● **DATASET RECORDS**
____________

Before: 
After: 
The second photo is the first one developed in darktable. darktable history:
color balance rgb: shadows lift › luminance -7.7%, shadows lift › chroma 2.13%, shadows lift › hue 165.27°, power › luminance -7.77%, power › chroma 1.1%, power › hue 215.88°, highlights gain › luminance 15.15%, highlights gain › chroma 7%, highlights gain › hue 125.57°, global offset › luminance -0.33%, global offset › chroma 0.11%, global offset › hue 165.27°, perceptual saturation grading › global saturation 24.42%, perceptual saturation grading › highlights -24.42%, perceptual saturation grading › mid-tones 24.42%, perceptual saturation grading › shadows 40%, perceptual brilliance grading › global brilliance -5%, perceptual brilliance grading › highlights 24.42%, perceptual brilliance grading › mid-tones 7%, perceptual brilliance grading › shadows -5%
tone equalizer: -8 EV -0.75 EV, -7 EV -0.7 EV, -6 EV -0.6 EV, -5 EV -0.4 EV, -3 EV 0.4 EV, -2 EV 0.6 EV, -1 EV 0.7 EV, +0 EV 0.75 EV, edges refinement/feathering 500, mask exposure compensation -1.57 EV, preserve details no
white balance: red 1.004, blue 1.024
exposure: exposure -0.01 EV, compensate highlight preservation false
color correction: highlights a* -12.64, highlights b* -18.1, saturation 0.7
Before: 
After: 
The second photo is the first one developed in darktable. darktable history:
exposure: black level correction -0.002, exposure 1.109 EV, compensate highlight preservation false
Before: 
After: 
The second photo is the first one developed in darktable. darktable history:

____________

Please transcribe every line of the rows above, with no changes.

● **PROBLEM SOLUTION**
Before: 
After: 
The second photo is the first one developed in darktable. darktable history:
color balance rgb: shadows lift › luminance -7.7%, shadows lift › chroma 2.13%, shadows lift › hue 165.27°, power › luminance -7.77%, power › chroma 1.1%, power › hue 215.88°, highlights gain › luminance 15.15%, highlights gain › chroma 7%, highlights gain › hue 125.57°, global offset › luminance -0.33%, global offset › chroma 0.11%, global offset › hue 165.27°, perceptual saturation grading › global saturation 24.42%, perceptual saturation grading › highlights -24.42%, perceptual saturation grading › mid-tones 24.42%, perceptual saturation grading › shadows 40%, perceptual brilliance grading › global brilliance -5%, perceptual brilliance grading › highlights 24.42%, perceptual brilliance grading › mid-tones 7%, perceptual brilliance grading › shadows -5%
tone equalizer: -8 EV -0.75 EV, -7 EV -0.7 EV, -6 EV -0.6 EV, -5 EV -0.4 EV, -3 EV 0.4 EV, -2 EV 0.6 EV, -1 EV 0.7 EV, +0 EV 0.75 EV, edges refinement/feathering 500, mask exposure compensation -1.57 EV, preserve details no
white balance: red 1.004, blue 1.024
exposure: exposure -0.01 EV, compensate highlight preservation false
color correction: highlights a* -12.64, highlights b* -18.1, saturation 0.7
Before: 
After: 
The second photo is the first one developed in darktable. darktable history:
exposure: black level correction -0.002, exposure 1.109 EV, compensate highlight preservation false
Before: 
After: 
The second photo is the first one developed in darktable. darktable history:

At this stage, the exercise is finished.